The IRS provides a web page noting how it is structured. At the top is the Commissioner of the IRS (currently Daniel Werfel is the Acting Commissioner). Underneath him are two Deputy Commissioners: Deputy Commissioner for Services and Enforcement (DCSE) and Deputy Commissioner for Operations Support. It’s DCSE where we need to go, as here there are nine reports, including the Commissioner of Tax Exempt and Government Entities Division (TEGE). The DCSE? Well, it’s listed as former IRS Acting Commissioner Steven T. Miller, the Acting Commissioner for Tax Exempt and Government Entities is Michael Julianelle. (You can see the top-level of the IRS Organization Chart here.)
As you might remember, Ms. Lerner took the Fifth when testifying before Congress. She made a statement where she said she wasn’t guilty of anything. That might be true. However, if she didn’t implement the policy, her bosses had to order her to do so. It could not have been at a level below hers. Indeed, I suspect it was done above her level…but that’s just a suspicion.
4. The policy came from the White House. Today, there is absolutely no evidence of this. But the IRS is part of the Executive Branch. Could this have been ordered from the White House? Certainly. (Note that when I say “from the White House” I do not mean it had to be President Obama. It could have been the President, the Secretary of the Treasury, the White House Chief of Staff, etc.)
The reason there are suspicions that this comes from above the IRS is the reports of individuals who filed the 501(c)(4) applications receiving scrutiny in other ways. The individuals were subject to audits (from another division of the IRS), scrutiny by the Bureau of Alcohol, Tobacco, and Firearms, the Department of Labor, etc. It is theoretically possible that these are all coincidences.

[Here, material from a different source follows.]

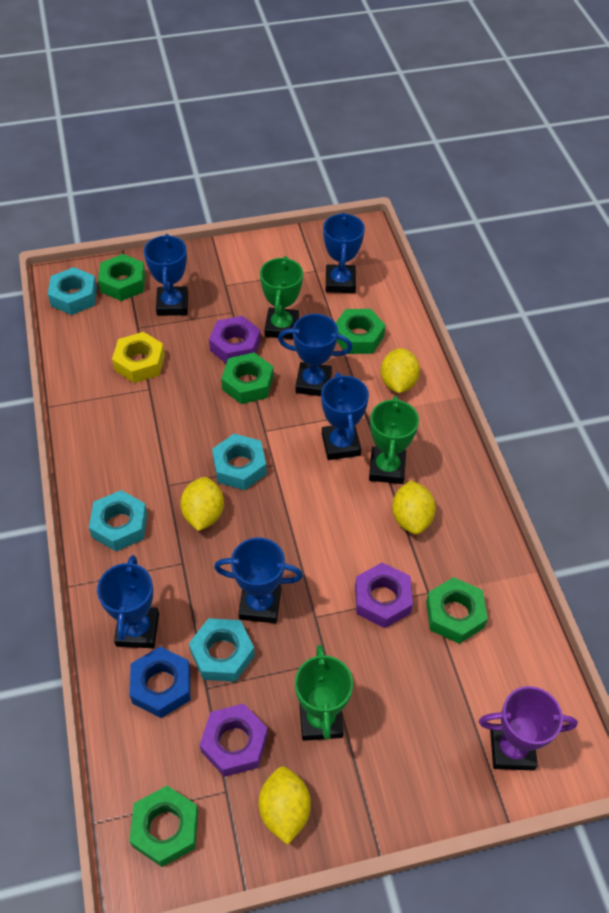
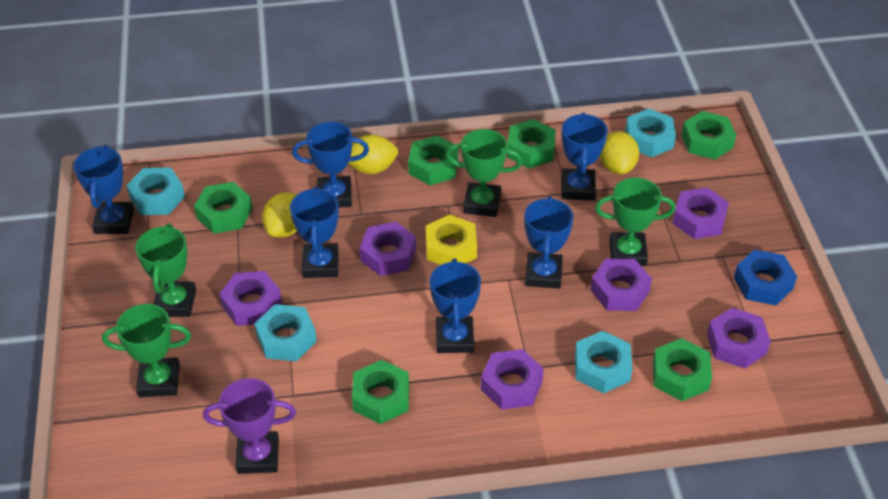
green nut: [98,254,146,301] [129,786,198,867] [221,352,274,404] [336,309,385,354] [426,577,488,644] = 5 -> [194,182,252,234] [352,360,409,424] [408,135,459,185] [507,119,556,168] [653,338,712,401] [681,111,736,160] = 6
green trophy: [260,256,303,339] [295,645,353,741] [369,396,419,484] = 3 -> [102,304,191,397] [135,224,196,317] [446,129,522,217] [595,177,675,266] = 4
purple nut: [199,704,268,777] [209,316,261,363] [355,562,413,628] = 3 -> [219,271,282,326] [360,222,416,276] [481,349,544,410] [591,258,652,311] [673,187,729,239] [707,308,771,369] = 6
yellow lemon: [180,477,224,531] [259,767,311,845] [381,348,420,393] [392,480,436,535] = 4 -> [262,193,298,237] [348,135,398,174] [600,131,639,174] = 3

Today, there’s no proof that these are not coincidences. But it sure feels improbable to me.
I’m reminded of one of my favorite lines in literature. Sir Arthur Conan Doyle wrote, “When you have eliminated the impossible, whatever remains, however improbable, must be the truth.” I think we can safely eliminate the first two possible causes (listed above). That leaves just two possible sources of the policy. Having dealt with the IRS for fourteen years, I can safely state that given that this policy was in force for over two years, there is no chance it was started by low-level employees or mid-level managers. It’s impossible.
[My thanks to my good friend Randy for inspiring me on this post.]
NBC News reported that they were shown proof that others besides two (or four) rogue Cincinnati IRS employees were involved in the scandal. The entire story should be read, as it appears to put an end to the first explanation of the scandal as offered by the IRS.
Jay Sekulow, an attorney representing 27 conservative political advocacy organizations that applied to the Internal Revenue Service for tax-exempt status, provided some of the letters to NBC News. He said the groups’ contacts with the IRS prove that the practices went beyond a few “front line” employees in the Cincinnati office, as the IRS has maintained.
“We’ve dealt with 15 agents, including tax law specialists — that’s lawyers — from four different offices, including (the) Treasury (Department) in Washington, D.C.,” Sekulow said. “So the idea that this is a couple of rogue agents in Cincinnati is not correct.”
So what are the big questions? Why did the IRS scrutinize “conservative” and “tea party” applications? It’s clear the orders came from Washington. Who ordered it? The IRS employees in Cincinnati were most likely just following the orders from Washington. Someone came up with the idea to have this scrutiny.
A friend of mine asked me if this scandal will still be talked about on August 1st. Given how the IRS, some IRS employees, and the Administration are currently acting–deny, evade, and possible lies–this scandal will still be talked about on August 1, 2014. If the truth comes out voluntarily by the end of June, the scandal would likely blow over.